To enjoy the benefits of our 6-month growing season, she suggests staggering the start times of vegetable plants, planting some out in mid- to late June or July. They’ll need plenty of water in the early going, but by the time they’re ready to set fruit, the worst of the summer heat will be past, but there will still be time before frost for them to do their work.

Walton, who mentors new gardeners at the Briggs Avenue community garden in Durham, recommends a few reliable heirloom varieties with which new gardeners can build their confidence.

Tomatoes: ‘Chocolate Cherry’ or ‘Brandywine.’ “’Brandywine’ is one of the sturdiest plants I’ve ever grown,” she says, noting that they performed for her even in southern Arizona. “And they have great, great flavor.”

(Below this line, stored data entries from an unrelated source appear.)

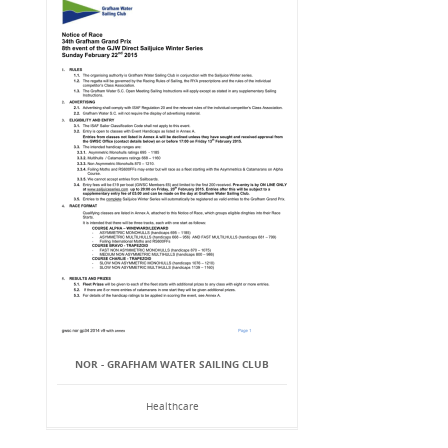
NOR - GRAFHAM WATER SAILING CLUB
Healthcare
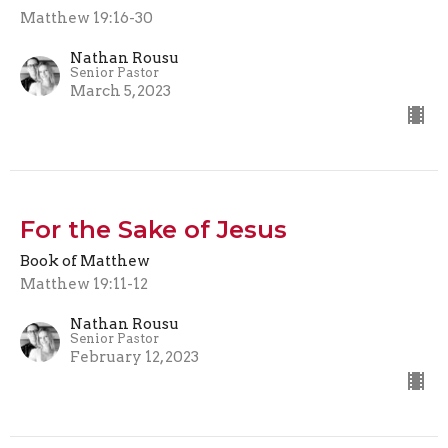
Matthew 19:16-30
Nathan Rousu
Senior Pastor
March 5, 2023
For the Sake of Jesus
Book of Matthew
Matthew 19:11-12
Nathan Rousu
Senior Pastor
February 12, 2023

Cucumber: ‘Dar,’ a bush cucumber whose vines only reach 2’ tall, is good for pickling and slicing. It’s resistant to powdery and downy mildew, making it resilient in our humid summers. She also recommends Armenian cucumbers. “They’re not a true cucumber; they’re actually a melon. It looks like a snake—you harvest them at 12 to 18 inches long—but they never get bitter.”

Green beans: ‘Painted Lady’ pole beans are good fresh or shelled. ‘Blue Lake’ bush beans are excellent performers. “They’ve been around forever,” Walton says. “There’s a reason for that.”

Amy Hill is a Durham County Master Gardener and blogs about gardening at MissingHenryMitchell.com.